Camianın siyaseten bölünmüşlüğü devam etmekte, yakın zamana kadar üçe kümelenmiştik :

DPS sevdalıları,

 anti DPS taraftarları, 

bir de bünyemizin dışında sayılan partilere oy verenler grubu oluşmuştu. 

Şimdilerde ise bunlara 

Doğan’cılar ve Delyan’cılar 

da dahil oldu. 

Doğan’cılar, yavaş yavaş piyasadan tamamen silinirlerken, kendilerini sanki bir sihirli değnek (sopa) Delyan’ın obasına topluyor; 

ama mevcut siyasi anklav içerisinde isim yapmış , bizim çergeden çıkan siyasi güruhun ilerideki akıbeti  ise belirsizliğini korumakta; 

çünkü savaş kaybetmiş Japon askerleri gibi, birer birer  adeta harakiri yapmaktalar, yani siyasi kariyerlerine, kendileri  gönüllü bir şekilde nokta koymaktalar.                                                                                   Bu tutarsızlıklarından sonra, birer seçmen olarak, kendilerine  ileride aslen bizler “nanik” yapacağız…
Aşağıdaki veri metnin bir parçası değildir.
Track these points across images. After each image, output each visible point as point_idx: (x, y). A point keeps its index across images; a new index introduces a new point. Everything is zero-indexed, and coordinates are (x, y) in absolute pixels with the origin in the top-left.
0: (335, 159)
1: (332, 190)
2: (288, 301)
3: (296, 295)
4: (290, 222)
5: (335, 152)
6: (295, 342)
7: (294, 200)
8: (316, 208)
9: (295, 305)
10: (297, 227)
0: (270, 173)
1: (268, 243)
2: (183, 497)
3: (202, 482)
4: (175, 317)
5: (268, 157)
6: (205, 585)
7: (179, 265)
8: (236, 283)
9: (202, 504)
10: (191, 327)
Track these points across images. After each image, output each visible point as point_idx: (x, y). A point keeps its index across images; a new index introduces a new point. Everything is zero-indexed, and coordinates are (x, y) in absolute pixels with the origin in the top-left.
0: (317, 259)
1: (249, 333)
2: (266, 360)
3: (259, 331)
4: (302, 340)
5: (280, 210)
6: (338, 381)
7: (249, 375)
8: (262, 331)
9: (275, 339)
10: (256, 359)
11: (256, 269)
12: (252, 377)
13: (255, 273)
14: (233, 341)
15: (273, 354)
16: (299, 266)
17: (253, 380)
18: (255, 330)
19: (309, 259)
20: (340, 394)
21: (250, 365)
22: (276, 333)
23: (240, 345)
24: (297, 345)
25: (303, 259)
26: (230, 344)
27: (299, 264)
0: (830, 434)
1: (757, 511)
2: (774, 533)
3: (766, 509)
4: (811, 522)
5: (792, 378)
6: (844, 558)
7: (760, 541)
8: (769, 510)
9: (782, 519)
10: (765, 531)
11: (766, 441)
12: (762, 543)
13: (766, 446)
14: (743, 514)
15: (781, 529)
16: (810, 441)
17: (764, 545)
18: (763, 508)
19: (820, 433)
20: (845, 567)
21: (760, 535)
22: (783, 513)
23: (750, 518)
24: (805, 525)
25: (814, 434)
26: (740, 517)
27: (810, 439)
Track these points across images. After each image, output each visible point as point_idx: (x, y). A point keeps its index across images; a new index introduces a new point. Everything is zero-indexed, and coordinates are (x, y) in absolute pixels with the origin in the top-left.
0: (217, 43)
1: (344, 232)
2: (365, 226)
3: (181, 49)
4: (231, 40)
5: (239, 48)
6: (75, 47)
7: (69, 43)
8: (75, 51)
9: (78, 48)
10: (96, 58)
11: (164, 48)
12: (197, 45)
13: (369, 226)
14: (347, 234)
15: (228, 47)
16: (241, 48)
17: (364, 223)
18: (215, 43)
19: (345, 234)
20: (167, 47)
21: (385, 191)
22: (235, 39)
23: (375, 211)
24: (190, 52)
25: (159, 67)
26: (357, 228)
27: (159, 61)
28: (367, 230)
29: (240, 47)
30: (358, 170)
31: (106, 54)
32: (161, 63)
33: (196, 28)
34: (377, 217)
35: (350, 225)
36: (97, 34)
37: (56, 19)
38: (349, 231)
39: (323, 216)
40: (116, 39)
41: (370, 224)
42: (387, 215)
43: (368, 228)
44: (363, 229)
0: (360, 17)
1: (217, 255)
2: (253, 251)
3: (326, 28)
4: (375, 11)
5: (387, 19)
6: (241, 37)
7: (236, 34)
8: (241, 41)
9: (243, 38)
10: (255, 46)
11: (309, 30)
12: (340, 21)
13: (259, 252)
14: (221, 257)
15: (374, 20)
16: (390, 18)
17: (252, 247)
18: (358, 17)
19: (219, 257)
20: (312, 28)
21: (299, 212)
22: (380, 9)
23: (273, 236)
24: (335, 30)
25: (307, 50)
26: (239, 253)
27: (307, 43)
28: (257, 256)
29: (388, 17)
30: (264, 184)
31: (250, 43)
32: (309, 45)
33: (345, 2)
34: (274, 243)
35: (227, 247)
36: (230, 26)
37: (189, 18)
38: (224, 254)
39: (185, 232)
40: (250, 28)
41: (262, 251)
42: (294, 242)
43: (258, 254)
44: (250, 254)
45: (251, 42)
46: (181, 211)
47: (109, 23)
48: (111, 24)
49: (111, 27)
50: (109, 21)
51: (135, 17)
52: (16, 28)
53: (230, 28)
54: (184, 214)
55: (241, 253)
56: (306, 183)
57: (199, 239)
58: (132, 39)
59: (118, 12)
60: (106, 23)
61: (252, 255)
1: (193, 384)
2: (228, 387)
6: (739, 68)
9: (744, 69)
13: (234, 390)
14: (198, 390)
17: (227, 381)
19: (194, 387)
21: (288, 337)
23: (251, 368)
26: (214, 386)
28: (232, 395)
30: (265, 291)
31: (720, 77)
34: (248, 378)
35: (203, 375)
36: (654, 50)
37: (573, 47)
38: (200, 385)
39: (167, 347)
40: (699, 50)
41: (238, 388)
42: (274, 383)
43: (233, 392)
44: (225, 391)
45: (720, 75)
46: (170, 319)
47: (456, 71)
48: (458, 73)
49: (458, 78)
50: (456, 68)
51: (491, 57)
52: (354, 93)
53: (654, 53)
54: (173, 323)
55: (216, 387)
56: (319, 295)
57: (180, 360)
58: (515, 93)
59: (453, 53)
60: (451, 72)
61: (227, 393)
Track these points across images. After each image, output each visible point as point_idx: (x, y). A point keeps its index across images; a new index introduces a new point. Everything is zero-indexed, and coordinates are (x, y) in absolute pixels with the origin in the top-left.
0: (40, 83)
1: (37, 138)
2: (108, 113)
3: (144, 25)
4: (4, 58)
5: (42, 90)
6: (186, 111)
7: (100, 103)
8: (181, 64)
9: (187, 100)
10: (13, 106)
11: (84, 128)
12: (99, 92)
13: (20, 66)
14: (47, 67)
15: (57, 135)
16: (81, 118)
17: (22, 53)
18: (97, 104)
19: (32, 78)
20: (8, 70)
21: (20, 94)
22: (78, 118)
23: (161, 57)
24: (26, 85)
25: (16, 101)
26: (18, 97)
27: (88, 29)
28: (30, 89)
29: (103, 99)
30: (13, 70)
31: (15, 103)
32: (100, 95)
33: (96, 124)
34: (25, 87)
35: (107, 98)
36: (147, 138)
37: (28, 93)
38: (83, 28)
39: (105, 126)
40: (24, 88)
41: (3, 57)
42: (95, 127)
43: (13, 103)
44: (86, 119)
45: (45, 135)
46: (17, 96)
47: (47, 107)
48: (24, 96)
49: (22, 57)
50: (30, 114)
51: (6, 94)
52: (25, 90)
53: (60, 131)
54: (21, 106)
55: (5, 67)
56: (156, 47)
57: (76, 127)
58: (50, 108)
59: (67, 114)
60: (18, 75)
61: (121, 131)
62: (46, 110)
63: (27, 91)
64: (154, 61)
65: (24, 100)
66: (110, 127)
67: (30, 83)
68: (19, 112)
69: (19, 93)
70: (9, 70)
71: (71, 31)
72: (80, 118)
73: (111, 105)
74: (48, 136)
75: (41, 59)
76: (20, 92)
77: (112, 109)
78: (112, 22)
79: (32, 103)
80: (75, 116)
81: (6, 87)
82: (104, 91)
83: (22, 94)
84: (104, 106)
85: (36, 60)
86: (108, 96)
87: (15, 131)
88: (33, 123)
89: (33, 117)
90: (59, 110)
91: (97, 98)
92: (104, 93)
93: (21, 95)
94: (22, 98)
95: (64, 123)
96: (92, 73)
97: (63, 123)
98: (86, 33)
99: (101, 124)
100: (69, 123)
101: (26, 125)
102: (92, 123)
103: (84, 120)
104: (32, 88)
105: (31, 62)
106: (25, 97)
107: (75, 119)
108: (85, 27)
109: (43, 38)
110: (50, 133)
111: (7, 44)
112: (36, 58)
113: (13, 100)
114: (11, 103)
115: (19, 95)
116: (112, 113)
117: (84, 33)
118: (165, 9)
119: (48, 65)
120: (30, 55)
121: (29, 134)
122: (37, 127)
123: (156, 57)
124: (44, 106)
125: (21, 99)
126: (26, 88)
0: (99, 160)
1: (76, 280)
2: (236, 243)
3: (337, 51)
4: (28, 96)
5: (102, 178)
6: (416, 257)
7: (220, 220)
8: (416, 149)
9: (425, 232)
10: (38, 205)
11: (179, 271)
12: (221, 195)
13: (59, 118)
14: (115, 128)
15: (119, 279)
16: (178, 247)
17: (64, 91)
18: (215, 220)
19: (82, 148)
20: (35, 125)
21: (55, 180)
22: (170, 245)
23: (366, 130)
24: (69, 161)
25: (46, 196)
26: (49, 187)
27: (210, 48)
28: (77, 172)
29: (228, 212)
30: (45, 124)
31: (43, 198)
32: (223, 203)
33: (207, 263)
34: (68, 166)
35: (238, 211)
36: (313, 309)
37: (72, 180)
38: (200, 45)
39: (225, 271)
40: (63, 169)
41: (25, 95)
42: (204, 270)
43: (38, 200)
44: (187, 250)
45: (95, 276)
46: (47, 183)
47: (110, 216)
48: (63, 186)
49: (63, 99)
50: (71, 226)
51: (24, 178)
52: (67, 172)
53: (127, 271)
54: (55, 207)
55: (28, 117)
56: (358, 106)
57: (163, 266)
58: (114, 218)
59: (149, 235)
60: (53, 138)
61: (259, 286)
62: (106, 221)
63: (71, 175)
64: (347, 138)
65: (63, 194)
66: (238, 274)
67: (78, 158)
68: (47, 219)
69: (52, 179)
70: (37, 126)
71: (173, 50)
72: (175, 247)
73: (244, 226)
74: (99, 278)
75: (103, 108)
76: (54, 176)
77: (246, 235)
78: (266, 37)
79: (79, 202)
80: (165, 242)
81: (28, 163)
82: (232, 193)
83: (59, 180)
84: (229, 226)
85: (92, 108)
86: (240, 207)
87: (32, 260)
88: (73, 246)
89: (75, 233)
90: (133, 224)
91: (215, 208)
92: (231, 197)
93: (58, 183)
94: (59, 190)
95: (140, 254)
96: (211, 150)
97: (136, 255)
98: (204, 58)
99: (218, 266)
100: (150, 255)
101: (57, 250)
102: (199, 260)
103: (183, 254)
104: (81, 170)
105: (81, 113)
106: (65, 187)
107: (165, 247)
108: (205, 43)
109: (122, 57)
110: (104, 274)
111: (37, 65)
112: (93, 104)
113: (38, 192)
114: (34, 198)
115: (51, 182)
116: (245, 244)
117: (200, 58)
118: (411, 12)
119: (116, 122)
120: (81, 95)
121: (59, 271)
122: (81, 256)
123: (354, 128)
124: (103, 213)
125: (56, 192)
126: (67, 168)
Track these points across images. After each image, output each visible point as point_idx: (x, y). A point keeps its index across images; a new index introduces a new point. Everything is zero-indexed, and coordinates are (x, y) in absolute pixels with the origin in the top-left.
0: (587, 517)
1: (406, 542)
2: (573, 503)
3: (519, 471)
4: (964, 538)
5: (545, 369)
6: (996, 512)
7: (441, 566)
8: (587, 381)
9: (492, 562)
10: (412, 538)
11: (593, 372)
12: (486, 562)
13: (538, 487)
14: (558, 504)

Doğan'izm bitti, Delyan'izmın da sonu gelecek, bir homojen toplum olarak asıl ondan sonrasını  şimdiden düşünmeliyiz.

 Doğan’ın saltanatı sürerken, nomenklatür (Komünist Partinin devlet görevlerine atama sistemine verilen ad) listesine bir keren alınan siyasetçi, ne yaparsa yapsın, siyasette ki varlığını bir ömür boyu sürdürebiliyordu. 

Acaba, hiç akıl edindiğiniz oldu mu, bahsettiğim, şu nomenklatür listelerini hangi kirli eller ve ne maksatla hazırlıyorlardı? 

Şimdi, esrarengiz bir şekilde , sahte mesihin saltanat bitti, saray kapıları içeriden tamamen kilitlenmiş durumda, Rosenets serasında yetiştirilen hıyarlar basbayağı hormonlu çıktılar ve gelen gideni zehirlediler…

Artık “porsiyonları” başkaları dağıtacaklar...

***

Son günlerde iki fotoğraf  radarımı yakalandı. 

BRTK  Onursal Başkanı Turhan Gençoğlu, başkent Sofya’da Delyan ile sarmaş dolaş olurken, Bursa’da ise Balgöç Genel Başkanı Prof.Dr. Emin Balkan, Doğan’cı grubundan birkaç milletvekili ile görüşmekteydi. 

Bu iki farklı fotoğrafı yan yana koyduğumuzda, camianın düştüğü acındırıcı hali apaçık ortaya çıkmakta. Herkes çok iyi okuyabilmeli, bu iki fotoğrafı. Bir de şu Yalova'daki gizemli  müzenin akıbeti ne olacak?

Hani göçmen kuruluşları, birlik ve beraberlik içinde, ileriye dönük uzun vadeli stratejiler üreteceklerdi?